In a complex federated environment with many Consul datacenters, it can be cumbersome to set static failover policies, so Consul offers a dynamic option based on Consul's network coordinate subsystem.

Consul continuously maintains an estimate of the network round trip time from the local datacenter to the servers in other datacenters it is federated with. Each server uses the median round trip time from itself to the servers in the remote datacenter. This means that failover can simply try other remote datacenters in order of increasing network round trip time, and if datacenters come and go, or experience network issues, this order will adjust automatically.

Here's the example from the introduction, expanded with a dynamic failover policy:

$ curl http://127.0.0.1:8500/v1/query \
    --request POST \
    --data \
'{
  "Name": "banking-app",
  "Service": {
    "Service": "banking-app",
    "Tags": ["v1.2.3"],
    "Failover": {
      "NearestN": 2
    }
  }
}'

This query is resolved in a similar fashion to the previous example, except the choice of "dc1" or "dc2", or possibly some other datacenter, is made automatically.

Hybrid Policy

It is possible to combine Datacenters and NearestN in the same policy. The NearestN queries will be performed first, followed by the list given by Datacenters.

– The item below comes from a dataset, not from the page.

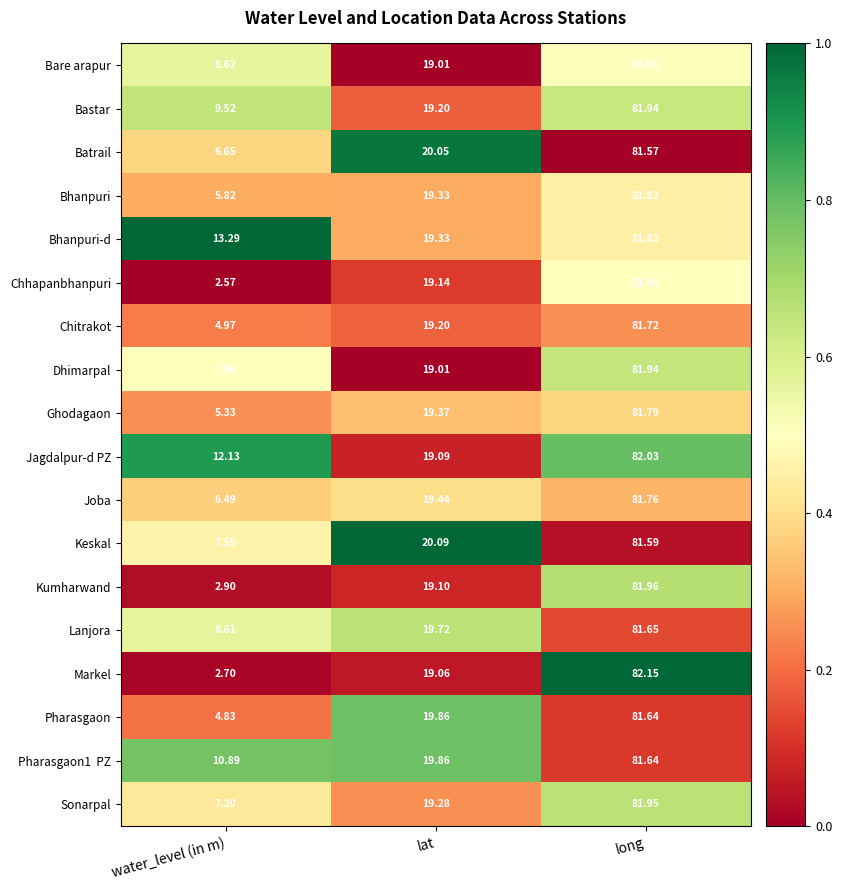

Which series has the largest total across all categories?

Bhanpuri-d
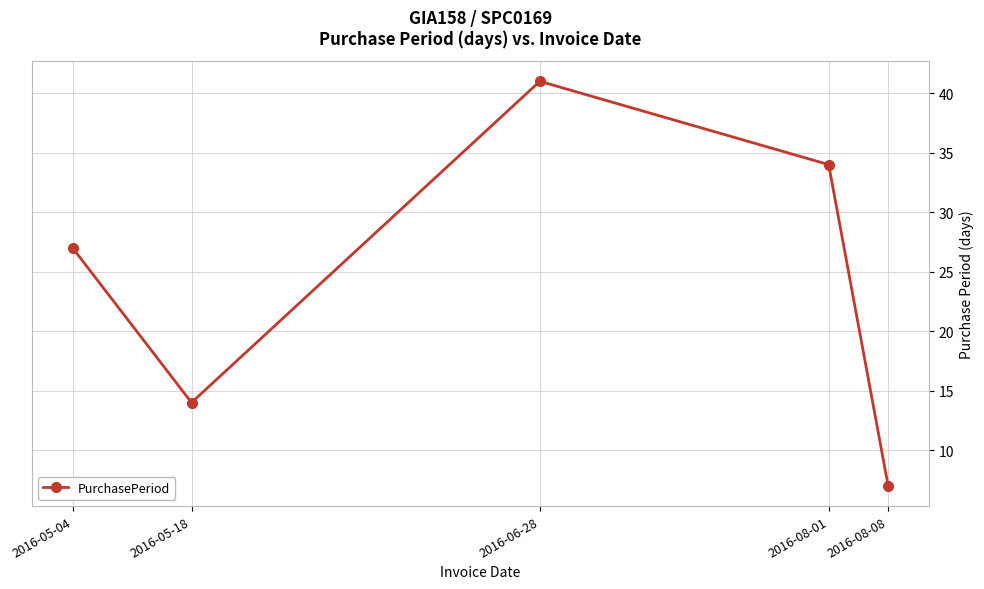

Between 2016-08-01 and 2016-08-08, which is larger?

2016-08-01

$ curl http://127.0.0.1:8500/v1/query \
    --request POST \
    --data \
'{
  "Name": "banking-app",
  "Service": {
    "Service": "banking-app",
    "Tags": ["v1.2.3"],
    "Failover": {
      "NearestN": 2,
      "Datacenters": ["dc2", "dc3"]
    }
  }
}'

Note, a given datacenter will only be queried one time during a failover, even if it is selected by both NearestN and is listed in Datacenters. This is useful for allowing a limited number of round trip-based attempts, followed by a static configuration for some known datacenter to failover to.

Prepared Query Template

For datacenters with many services, it can be challenging to define a geo failover policy for each service. To relieve this challenge, Consul provides a prepared query template that allows one prepared query to apply to many, and even all, services.

Templates can match on prefixes or use full regular expressions to determine which services they match.

Below is an example request to create a prepared query template that applies a dynamic geo failover policy to all services. We've chosen the name_prefix_match type and given it an empty name, which means that it will match any service.

$ curl http://127.0.0.1:8500/v1/query \
    --request POST \
    --data \
'{
  "Name": "",
  "Template": {
    "Type": "name_prefix_match"
  },
  "Service": {
    "Service": "${name.full}",
    "Failover": {
      "NearestN": 2
    }
  }
}'

With this one prepared query template in place, simply changing application configurations to look up "banking-app.query.consul" instead of "banking-app.service.consul" via DNS will result in automatic geo failover to the next closest federated Consul datacenters, in order of increasing network round trip time.

Summary

In this guide you learned how to use prepared queries for failover when integrating Consul with other applications. You can now configure your policies to failover to the nearest federated datacenter or to a list of secondary datacenters. You can also create a prepared query template which will help you reduce some complexity of creating policies for each individual service.